Film Reviews: Wednesday, November 30, 2005
James Hergott (92) builds a house of cards in ‘All That I Need.’
All That I Need
Starring James Hergott and Audra J. Morgan. Written and directed by James Hergott. Rated R.
The $80,000 Pyramid

With his movie in limited release, one filmmaker talks business.


James Hergott first conceived the idea for his filmmaking debut All That I Need when he was 21. Working minimum-wage jobs in Ontario, he was invited to a meeting in the suburbs attended mostly by women. Not knowing anything about pyramid schemes, he was intrigued by the group’s plan to increase their investors’ money eightfold just by recruiting a few new members. As the scheme gathered momentum, events quickly spiraled out of control. “A friend of mine had his car set on fire because he didn’t pay,” he recalled. “These were soccer moms, and they were suddenly acting like gangsters. It was a story that had all the elements of a Shakespearean tragedy, and it was an interesting commentary on how money changes people.”

All That I Need opens in a few selected cities this week, Fort Worth among them. To get his first filmmaking effort in theaters, Hergott bypassed the major indie-film distributors by creating a distribution arm for his production company and cutting a deal with the Regal Entertainment chain, a company that owns United Artists theaters nationwide.

The film takes place at a series of meetings in Newport Beach, Calif., run by a guy named James (played by Hergott himself) outlining his plan for investors who contribute $10,000 apiece with the promise of eventually receiving $80,000 back when they bring in eight new members. From an initial meeting with roughly a dozen people at someone’s house, the club soon swells to several hundred people partying on a yacht. But like all Ponzi schemes, it comes crashing down.

Inviting comparisons to The Blair Witch Project, the movie is shot in documentary style on high-definition video, with characters reacting to the presence of the camera and the film crew. Hergott chose the style for its immediacy. “This [subject] isn’t outside the realm of possibility for people,” he said. “I wanted it to feel like you were really there.”

Also influencing the decision was the fact that shooting this way was cheaper.

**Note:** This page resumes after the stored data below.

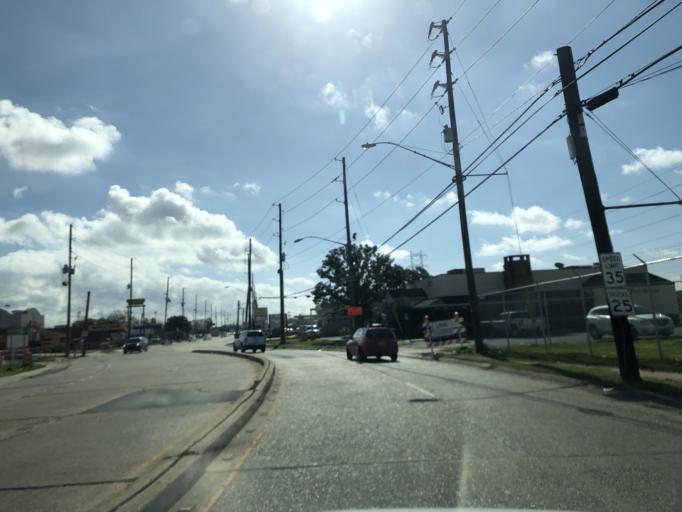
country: US
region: Louisiana
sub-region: Jefferson Parish
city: Kenner
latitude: 30.0049
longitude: -90.2208
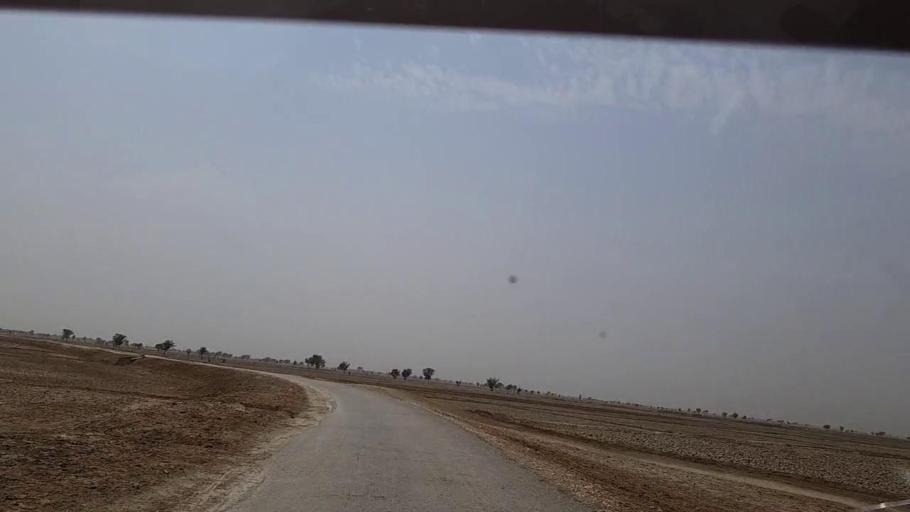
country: PK
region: Sindh
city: Khairpur Nathan Shah
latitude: 27.0189
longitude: 67.6212
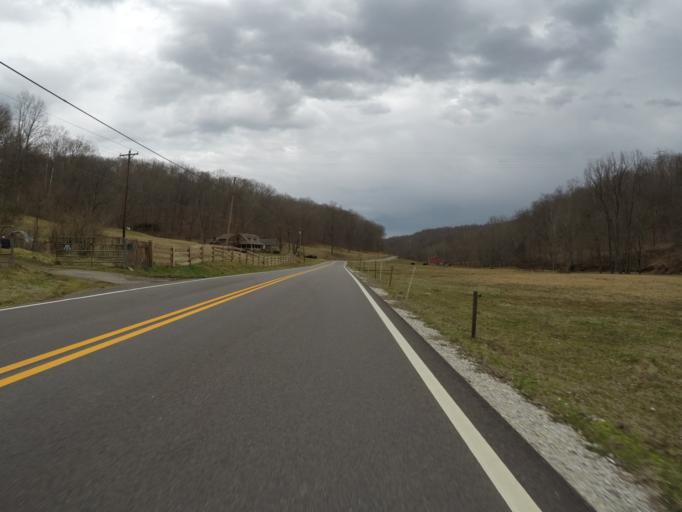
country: US
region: Ohio
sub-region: Lawrence County
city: Burlington
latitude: 38.4552
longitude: -82.5221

After writing out a script, Hergott then trashed it on the set, and instead gave each actor his or her motivation separately and encouraged them to improvise. Starring in the film as well as directing wasn’t that difficult for the filmmaker. “The way [the movie] is set up, my character is the story’s driving force, so I was leading people behind the camera and in front,” he said, adding sheepishly, “It was easy for the actors to take out their aggression on me.”

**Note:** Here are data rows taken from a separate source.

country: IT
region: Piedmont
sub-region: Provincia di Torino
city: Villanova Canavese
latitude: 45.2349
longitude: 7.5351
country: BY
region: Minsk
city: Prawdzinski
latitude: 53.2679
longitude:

He admitted to encountering a lot of aggression after filming a climactic scene in which his character and several others are arrested by the police during a party. Hergott told only five of his fellow actors — the ones who were actually being handcuffed — what would happen, so the looks of distress on the faces of the other partygoers are genuine. “It’s fine now, but a lot of people were upset with me at the time.”

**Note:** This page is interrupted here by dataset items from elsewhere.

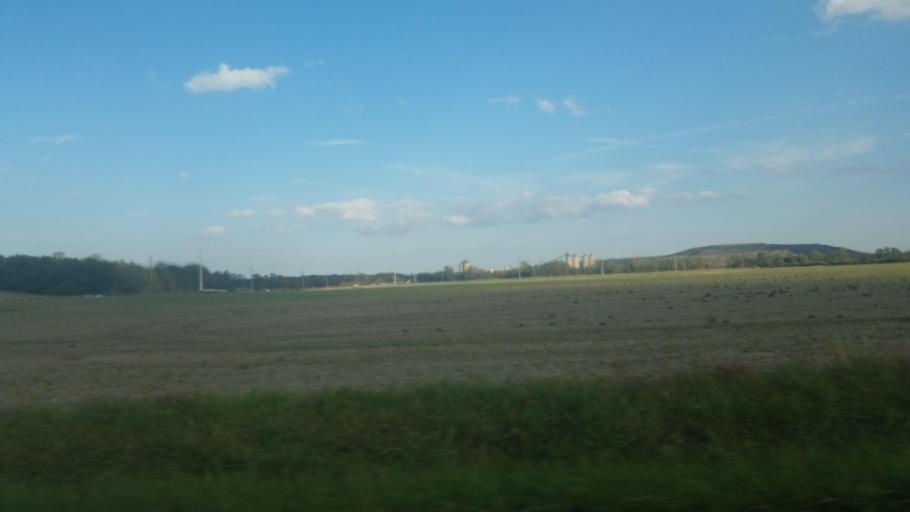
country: US
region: Illinois
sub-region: Saline County
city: Harrisburg
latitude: 37.8260
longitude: -88.6147
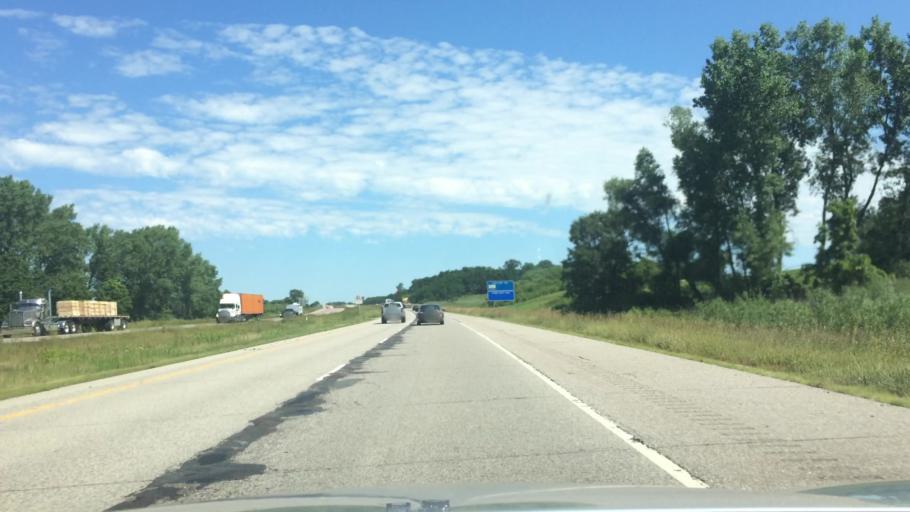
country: US
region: Wisconsin
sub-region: Columbia County
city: Portage
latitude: 43.6908
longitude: -89.4696
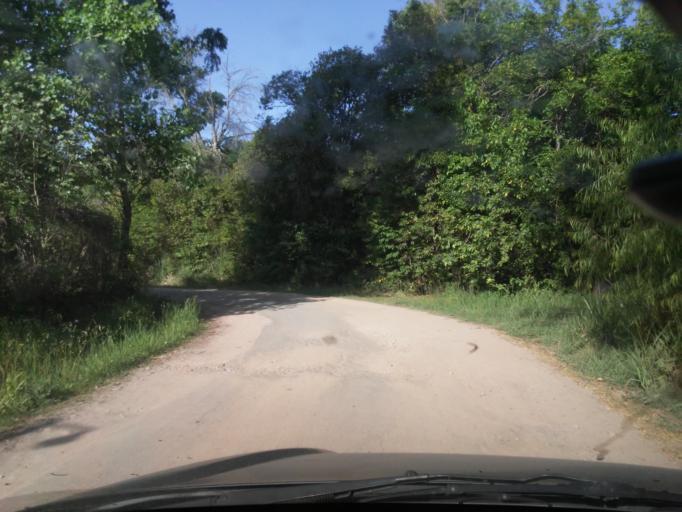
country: AR
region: Buenos Aires
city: Belen de Escobar
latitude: -34.2498
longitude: -58.7252
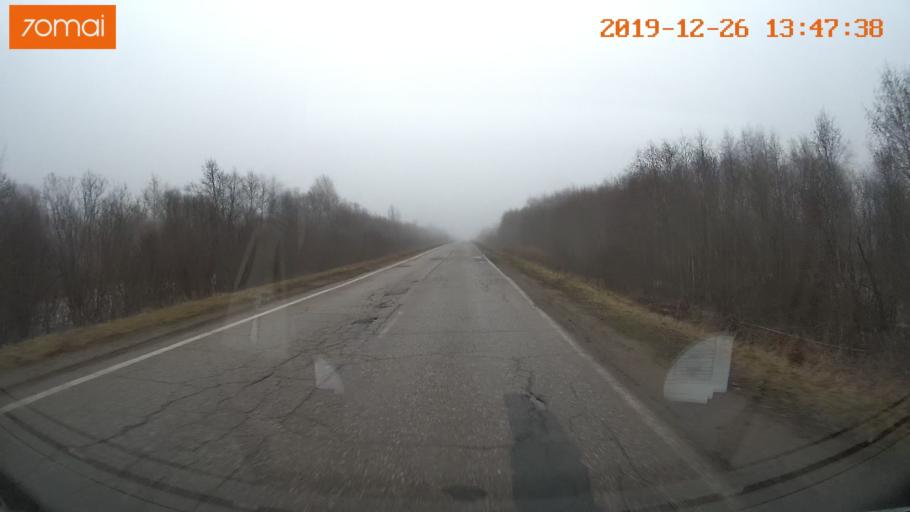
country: RU
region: Vologda
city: Sheksna
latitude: 58.6833
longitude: 38.5365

His film runs a scant 80 minutes and works quite well for about half that time, mostly in the scenes that are about the Ponzi scheme. It’s helped by the solidly built Hergott’s own wonkish fluidity in front of the camera — he’s persuasive enough in a non-sleazy way that you can understand why other people might trust him with their money. The movie fails seriously, though, in adding in a romance between his character and Rae-lyn (Audra J. Morgan), an investor who runs her own internet porn site. It’s not just that this subplot lends itself less easily to the cinema-vérité technique, but the character motivation here is sketchy, and there’s little chemistry between the two leads.

Hergott, who studied film at York University in his native Canada, had no regrets about his preference for commercial cinema rather than experimental fare. “I didn’t really fit in [at film school],” he said. “Most of the film students weren’t practical. I wanted to be in the industry.”

He’s still deep into promoting his film; this past summer he was at Cannes hawking the movie by passing out free condoms, an idea suggested by one of the cast members. His next planned project is called Brothers, scheduled to start filming in a few months, about a gay teen with a crush on his older brother’s football teammate.

He gave much credit to his mentor and collaborator Tarquin Gotch for teaching him about the importance of story structure and writing, as well as about the business aspects of filmmaking. Hergott recommended that aspiring filmmakers learn how to write a business plan. “You should know where you’re headed,” he said. “Who’s going to pay to see your movie? Investors want to know how they’re going to get their money back. A lot of people have an idea for a movie, but unless you can show that someone will pay to see it, no one will give you the funding.”